DIRECTIONS
The answer should consist of every line in the material below that has the word "variables".
··· SOURCE RECORDS
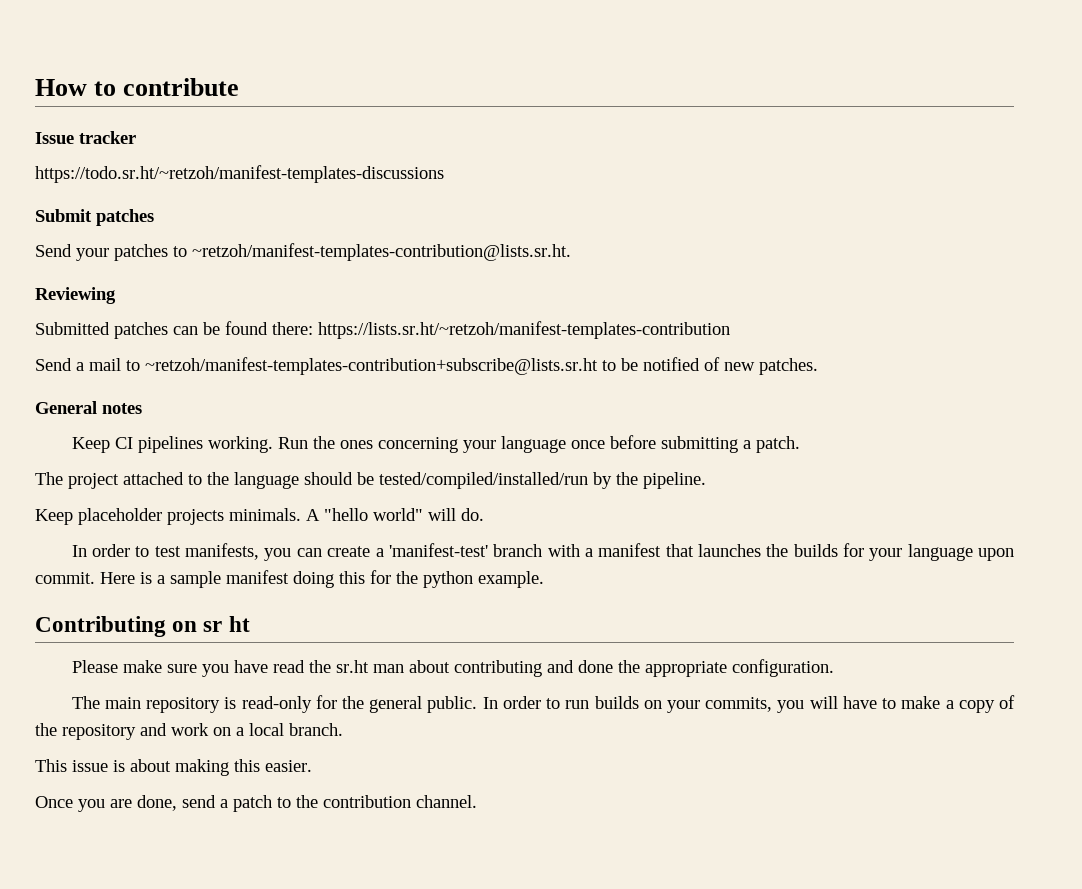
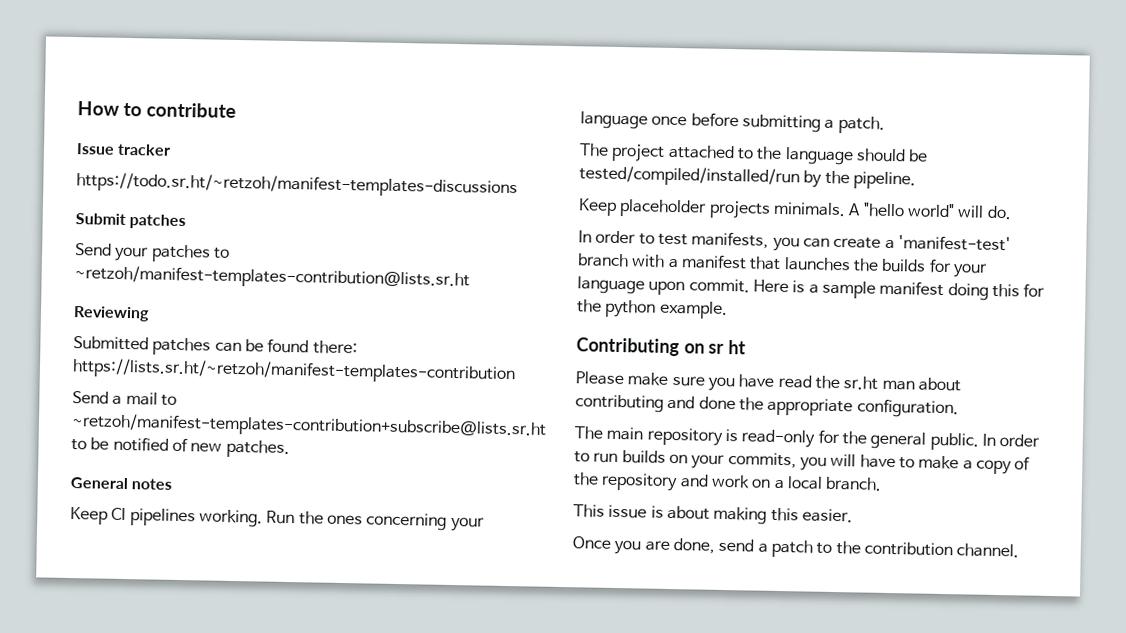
[192,243,571,261] ~retzoh/manifest-templates-contribution@lists.sr.ht. -> [74,265,470,291] ~retzoh/manifest-templates-contribution@lists.sr.ht

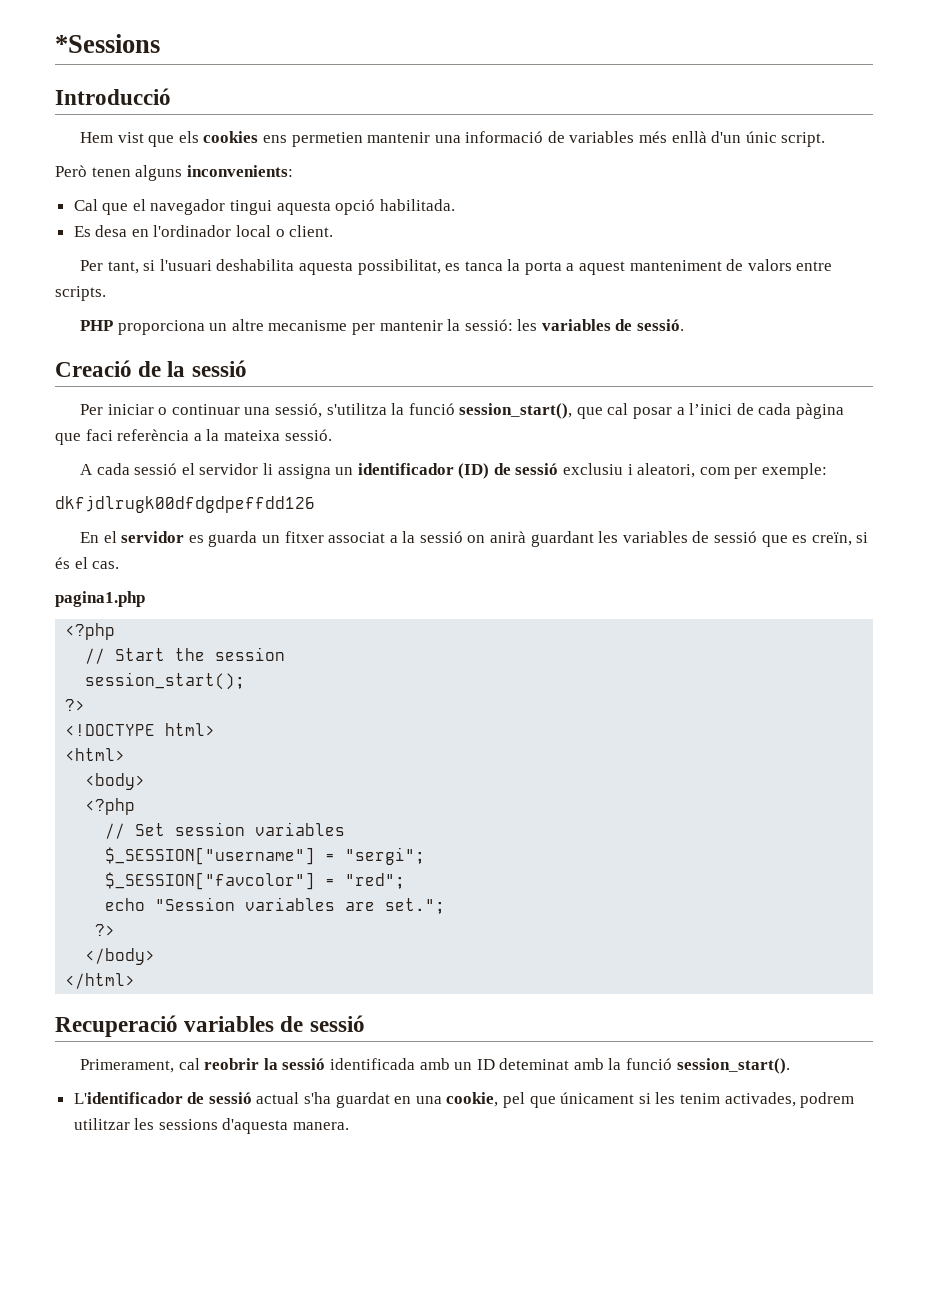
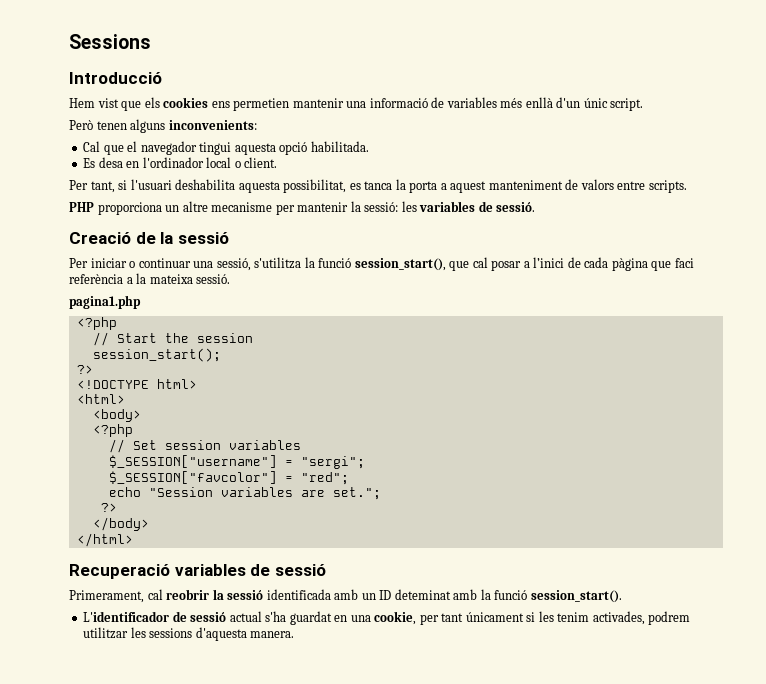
[55,34,160,53] *Sessions -> [69,34,151,49] Sessions
[79,463,827,479] [55,495,315,513] [79,531,869,547] [55,557,120,569] // A cada sessió el servidor li assigna un identificador (ID) de sessió exclusiu i aleatori, com per exemple: // dkfjdlrugk00dfdgdpeffdd126 // En el servidor es guarda un fitxer associat a la sessió on anirà guardant les variables de sessió que es creïn, si és el cas. -> (231, 279) none
[503,1092,556,1108] pel que -> [419,613,464,625] per tant

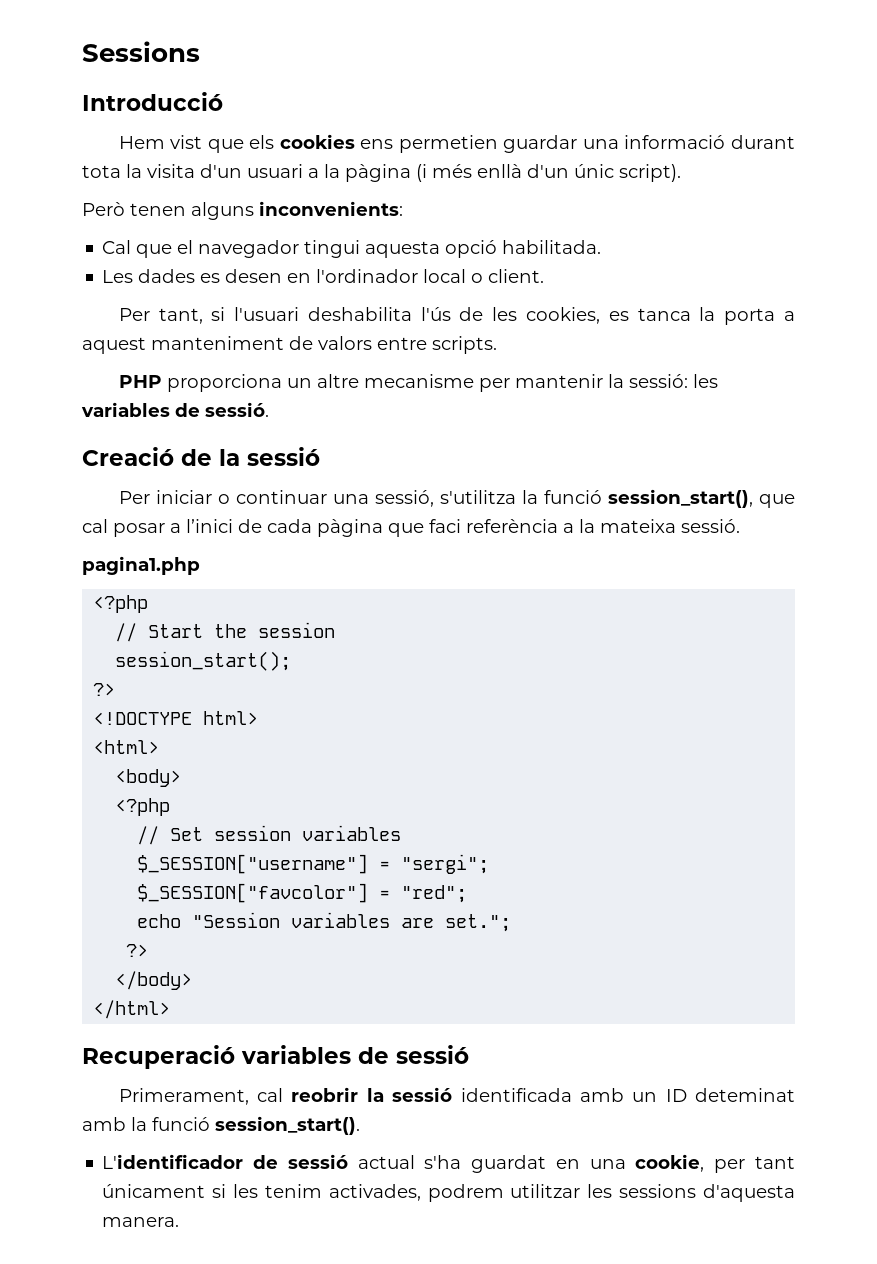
[292,98,344,108] mantenir -> [503,135,578,153] guardar
[431,97,497,108] de variables -> [731,135,796,149] [82,164,427,182] durant tota la visita d'un usuari a la pàgina (i
[610,98,644,111] script. -> [619,164,681,182] script).
[83,157,123,168] Es desa -> [102,269,283,283] Les dades es desen
[238,179,347,193] aquesta possibilitat, -> [420,307,601,324] l'ús de les cookies,

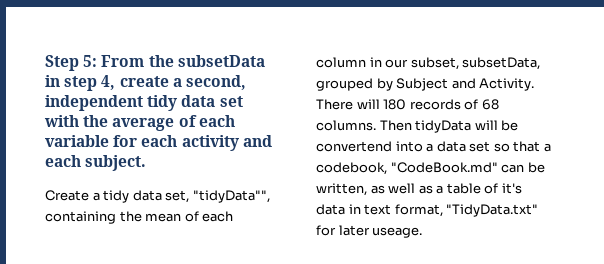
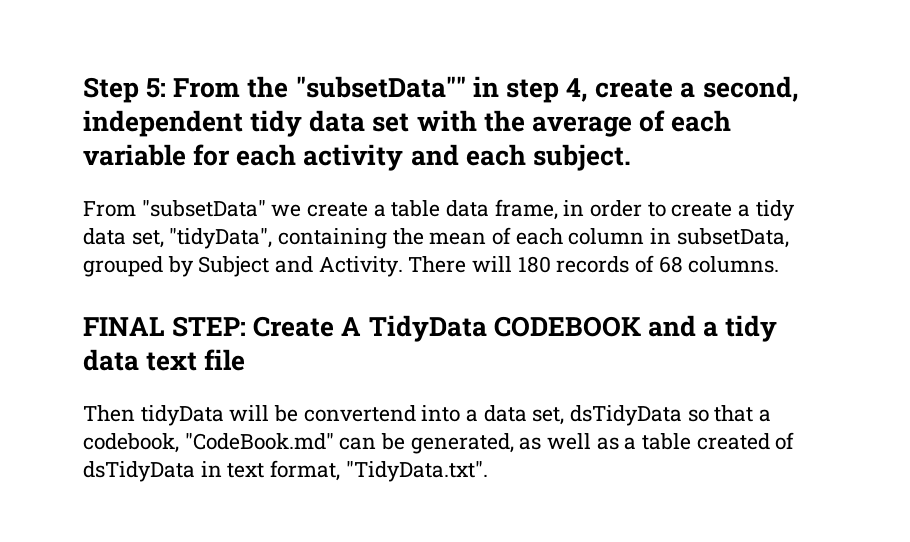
[177,55,265,67] subsetData -> [295,76,466,98] "subsetData""
[45,190,89,201] Create -> [83,199,733,220] From "subsetData" we create a table data frame, in order to create
[192,190,270,203] "tidyData"", -> [169,228,273,249] "tidyData",
[385,57,459,70] our subset, -> (672, 236) none
(376, 125) none -> [83,315,778,342] [83,349,246,371] // FINAL STEP: Create A TidyData CODEBOOK and a tidy data text file //
[469,141,491,152] set -> [532,405,683,426] set, dsTidyData
[316,183,367,196] written, -> [410,433,514,454] generated,
[484,183,522,194] [316,204,539,217] [316,225,423,238] of it's data in text format, "TidyData.txt" for later useage. -> [696,432,795,450] [83,460,488,482] created of dsTidyData in text format, "TidyData.txt".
······
RESPONSE FOR THIS EXERCISE
[79,463,827,479] [55,495,315,513] [79,531,869,547] [55,557,120,569] // A cada sessió el servidor li assigna un identificador (ID) de sessió exclusiu i aleatori, com per exemple: // dkfjdlrugk00dfdgdpeffdd126 // En el servidor es guarda un fitxer associat a la sessió on anirà guardant les variables de sessió que es creïn, si és el cas. -> (231, 279) none
[431,97,497,108] de variables -> [731,135,796,149] [82,164,427,182] durant tota la visita d'un usuari a la pàgina (i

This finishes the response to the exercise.